Friday, May 5, 2017

A dark day over my desk.

Since last night, this has been one of those days.

One of those days, when I take my finest-point pen and a small sheet of foolscap and I add some figures on it. The 401K I started 34 years ago. Another one started 28 years ago. And another one. And another.

Then I add up the money I've put into this equity or that. All the money I've scrimped and saved since I left the hallowed halls of ol' Alma Mater way back when shivving someone with a switch-blade on the graffitied and broken #1 train was New York's national sport.

I add to it the equity I have in my apartment. I look at the total and multiply it by .03--about what I could get from a stock paying a good dividend. 

I look at it. I think about the bs that comes with work, with life, with everything that comes from living in the Trumpocalypse.

I think about some out of the way place where I could, finally, find the time to do the things I want to do with no interference from anyone else. Listen to Mahler or Bruckner, dark stormy music that heralds the end of the world. I could watch "Sullivan's Travels," for the 9000th time, or "The Lady Eve," or "Citizen Kane," or the first 20 minutes of "The Magnificent Ambersons," or "The Third Man," and I could write, finally, the three books I have in me. 

I think about a passage I like from Salinger's "Catcher in the
Rye," “I thought what I'd do was, I'd pretend I was one of those deaf-mutes. That way I wouldn't have to have any goddam stupid useless conversations with anybody.
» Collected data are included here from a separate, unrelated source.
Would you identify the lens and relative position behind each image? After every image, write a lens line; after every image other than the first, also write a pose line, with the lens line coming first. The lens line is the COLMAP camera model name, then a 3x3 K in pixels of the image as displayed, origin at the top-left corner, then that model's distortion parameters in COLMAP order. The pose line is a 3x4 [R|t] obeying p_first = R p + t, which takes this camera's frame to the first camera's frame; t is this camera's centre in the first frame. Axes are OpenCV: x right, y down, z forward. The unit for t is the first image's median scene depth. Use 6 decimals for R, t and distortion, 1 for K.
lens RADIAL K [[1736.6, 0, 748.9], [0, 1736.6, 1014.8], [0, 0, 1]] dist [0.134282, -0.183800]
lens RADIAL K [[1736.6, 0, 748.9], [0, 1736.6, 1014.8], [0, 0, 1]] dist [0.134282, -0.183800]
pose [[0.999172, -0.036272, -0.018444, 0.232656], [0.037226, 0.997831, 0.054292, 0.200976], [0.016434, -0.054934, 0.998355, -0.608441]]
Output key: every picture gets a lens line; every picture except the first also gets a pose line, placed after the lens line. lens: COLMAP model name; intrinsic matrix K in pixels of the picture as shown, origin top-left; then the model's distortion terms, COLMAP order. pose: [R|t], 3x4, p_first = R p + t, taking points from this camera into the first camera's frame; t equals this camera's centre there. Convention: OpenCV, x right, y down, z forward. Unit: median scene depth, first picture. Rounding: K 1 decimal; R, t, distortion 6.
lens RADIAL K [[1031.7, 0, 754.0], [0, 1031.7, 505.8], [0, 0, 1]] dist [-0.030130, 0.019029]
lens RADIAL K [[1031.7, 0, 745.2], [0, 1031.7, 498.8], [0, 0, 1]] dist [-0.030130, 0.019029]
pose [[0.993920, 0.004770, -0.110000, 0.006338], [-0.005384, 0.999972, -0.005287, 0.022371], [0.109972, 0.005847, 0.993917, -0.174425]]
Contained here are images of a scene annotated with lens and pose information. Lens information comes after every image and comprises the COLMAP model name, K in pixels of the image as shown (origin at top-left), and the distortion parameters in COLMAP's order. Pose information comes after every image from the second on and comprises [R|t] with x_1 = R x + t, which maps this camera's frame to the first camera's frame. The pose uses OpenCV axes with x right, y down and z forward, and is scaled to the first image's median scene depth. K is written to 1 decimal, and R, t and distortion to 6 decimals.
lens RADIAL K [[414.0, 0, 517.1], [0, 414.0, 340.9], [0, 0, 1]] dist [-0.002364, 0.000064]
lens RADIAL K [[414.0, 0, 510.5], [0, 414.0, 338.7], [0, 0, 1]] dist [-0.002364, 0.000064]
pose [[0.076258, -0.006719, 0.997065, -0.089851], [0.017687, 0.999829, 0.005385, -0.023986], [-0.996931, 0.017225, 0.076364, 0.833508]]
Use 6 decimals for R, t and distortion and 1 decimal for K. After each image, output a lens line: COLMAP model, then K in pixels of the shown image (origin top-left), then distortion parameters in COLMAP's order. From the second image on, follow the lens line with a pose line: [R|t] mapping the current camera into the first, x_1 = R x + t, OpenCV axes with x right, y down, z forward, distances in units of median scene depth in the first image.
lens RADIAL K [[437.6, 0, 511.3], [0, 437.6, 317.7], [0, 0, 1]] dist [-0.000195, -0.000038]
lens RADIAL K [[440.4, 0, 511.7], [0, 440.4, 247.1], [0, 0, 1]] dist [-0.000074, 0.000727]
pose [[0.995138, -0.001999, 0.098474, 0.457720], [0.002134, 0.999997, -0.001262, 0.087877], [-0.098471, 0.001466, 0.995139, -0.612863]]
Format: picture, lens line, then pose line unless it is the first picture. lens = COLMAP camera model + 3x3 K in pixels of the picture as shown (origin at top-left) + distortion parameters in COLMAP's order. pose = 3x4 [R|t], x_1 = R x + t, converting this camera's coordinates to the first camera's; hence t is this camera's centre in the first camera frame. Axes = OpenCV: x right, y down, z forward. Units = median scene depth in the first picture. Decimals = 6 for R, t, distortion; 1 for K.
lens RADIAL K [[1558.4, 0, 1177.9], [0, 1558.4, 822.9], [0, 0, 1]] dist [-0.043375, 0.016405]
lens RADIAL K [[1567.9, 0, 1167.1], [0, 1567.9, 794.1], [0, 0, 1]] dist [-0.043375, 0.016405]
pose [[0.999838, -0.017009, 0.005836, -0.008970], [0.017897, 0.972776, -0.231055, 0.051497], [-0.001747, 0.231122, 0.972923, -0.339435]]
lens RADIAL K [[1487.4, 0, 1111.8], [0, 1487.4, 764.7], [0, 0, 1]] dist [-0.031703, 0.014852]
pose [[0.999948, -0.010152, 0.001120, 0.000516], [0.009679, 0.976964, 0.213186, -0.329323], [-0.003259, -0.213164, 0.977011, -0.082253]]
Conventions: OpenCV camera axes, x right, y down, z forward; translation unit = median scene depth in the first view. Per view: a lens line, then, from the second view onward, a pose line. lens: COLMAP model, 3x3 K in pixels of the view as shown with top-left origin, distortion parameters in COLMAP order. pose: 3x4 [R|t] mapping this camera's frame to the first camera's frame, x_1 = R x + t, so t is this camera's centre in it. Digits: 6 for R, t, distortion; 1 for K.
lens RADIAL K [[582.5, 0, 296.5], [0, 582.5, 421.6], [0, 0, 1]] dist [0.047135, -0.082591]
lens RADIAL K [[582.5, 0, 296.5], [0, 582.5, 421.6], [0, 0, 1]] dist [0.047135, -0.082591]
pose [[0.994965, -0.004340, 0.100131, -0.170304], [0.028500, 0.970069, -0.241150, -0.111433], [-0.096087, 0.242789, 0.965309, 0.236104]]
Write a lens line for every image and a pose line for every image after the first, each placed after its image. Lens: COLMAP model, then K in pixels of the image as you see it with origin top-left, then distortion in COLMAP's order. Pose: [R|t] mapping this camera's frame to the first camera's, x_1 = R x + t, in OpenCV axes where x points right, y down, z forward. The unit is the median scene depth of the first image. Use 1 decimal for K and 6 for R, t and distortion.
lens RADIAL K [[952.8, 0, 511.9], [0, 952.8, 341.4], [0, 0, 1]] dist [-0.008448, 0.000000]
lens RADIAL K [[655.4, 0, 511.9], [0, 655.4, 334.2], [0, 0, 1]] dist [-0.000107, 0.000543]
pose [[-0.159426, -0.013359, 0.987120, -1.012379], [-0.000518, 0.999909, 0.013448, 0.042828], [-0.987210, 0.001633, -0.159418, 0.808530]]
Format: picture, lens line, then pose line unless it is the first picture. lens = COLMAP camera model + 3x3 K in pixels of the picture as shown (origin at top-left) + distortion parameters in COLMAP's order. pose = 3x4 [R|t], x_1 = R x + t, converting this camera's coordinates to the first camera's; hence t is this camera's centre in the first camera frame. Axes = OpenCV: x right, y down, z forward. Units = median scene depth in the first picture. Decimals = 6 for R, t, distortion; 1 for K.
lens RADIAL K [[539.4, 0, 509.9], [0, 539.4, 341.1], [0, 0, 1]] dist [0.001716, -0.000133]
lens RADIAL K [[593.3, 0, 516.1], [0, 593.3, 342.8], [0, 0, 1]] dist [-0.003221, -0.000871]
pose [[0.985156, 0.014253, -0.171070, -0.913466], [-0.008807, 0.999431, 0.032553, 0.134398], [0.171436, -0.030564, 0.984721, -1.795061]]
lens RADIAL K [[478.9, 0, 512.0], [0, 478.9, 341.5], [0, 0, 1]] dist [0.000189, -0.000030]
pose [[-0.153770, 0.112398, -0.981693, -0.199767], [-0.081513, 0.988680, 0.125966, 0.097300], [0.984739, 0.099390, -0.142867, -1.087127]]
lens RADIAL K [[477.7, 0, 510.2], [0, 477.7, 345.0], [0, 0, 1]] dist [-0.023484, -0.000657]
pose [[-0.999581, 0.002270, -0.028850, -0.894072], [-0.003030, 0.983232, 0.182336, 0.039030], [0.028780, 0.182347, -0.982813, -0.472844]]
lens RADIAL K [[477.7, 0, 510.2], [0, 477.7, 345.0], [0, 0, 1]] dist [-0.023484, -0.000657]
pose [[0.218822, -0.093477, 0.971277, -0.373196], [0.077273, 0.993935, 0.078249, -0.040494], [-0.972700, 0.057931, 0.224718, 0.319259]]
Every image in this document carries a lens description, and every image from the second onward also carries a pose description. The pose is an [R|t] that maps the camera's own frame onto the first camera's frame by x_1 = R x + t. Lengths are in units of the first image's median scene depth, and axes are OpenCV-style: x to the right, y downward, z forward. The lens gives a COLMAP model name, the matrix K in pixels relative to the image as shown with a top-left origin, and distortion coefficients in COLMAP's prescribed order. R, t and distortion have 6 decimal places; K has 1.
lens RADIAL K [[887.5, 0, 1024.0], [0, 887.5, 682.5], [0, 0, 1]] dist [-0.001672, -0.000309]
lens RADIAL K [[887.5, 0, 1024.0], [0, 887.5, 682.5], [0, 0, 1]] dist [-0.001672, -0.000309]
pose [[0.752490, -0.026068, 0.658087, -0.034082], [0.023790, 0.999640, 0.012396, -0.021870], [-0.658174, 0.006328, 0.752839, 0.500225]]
If anybody wanted to tell me something, they'd have to write it on a piece of paper and shove it over to me. They'd get bored as hell doing that after a while, and then I'd be through with having conversations for the rest of my life. Everybody'd think I was just a poor deaf-mute bastard and they'd leave me alone . . . ”

It's been a long week, and disappointing too, with too much pressure, and frankly, too little recognition and reward. It's rainy and cold and feels more like March than May. The dark, republican ages are upon us--a time of dirt in the air and water and the sick and poor getting sicker and poorer while the fees at private clubs and 21 room apartments on Fifth avenue rise. My fountain pen has leaked and I have ink on the pocket of my shirt. I cut myself again shaving, and my shoulder aches from the torn rotator cuff that I haven't the stomach to get ripped out and repaired.

On days like this, it's best to leave me alone until ten.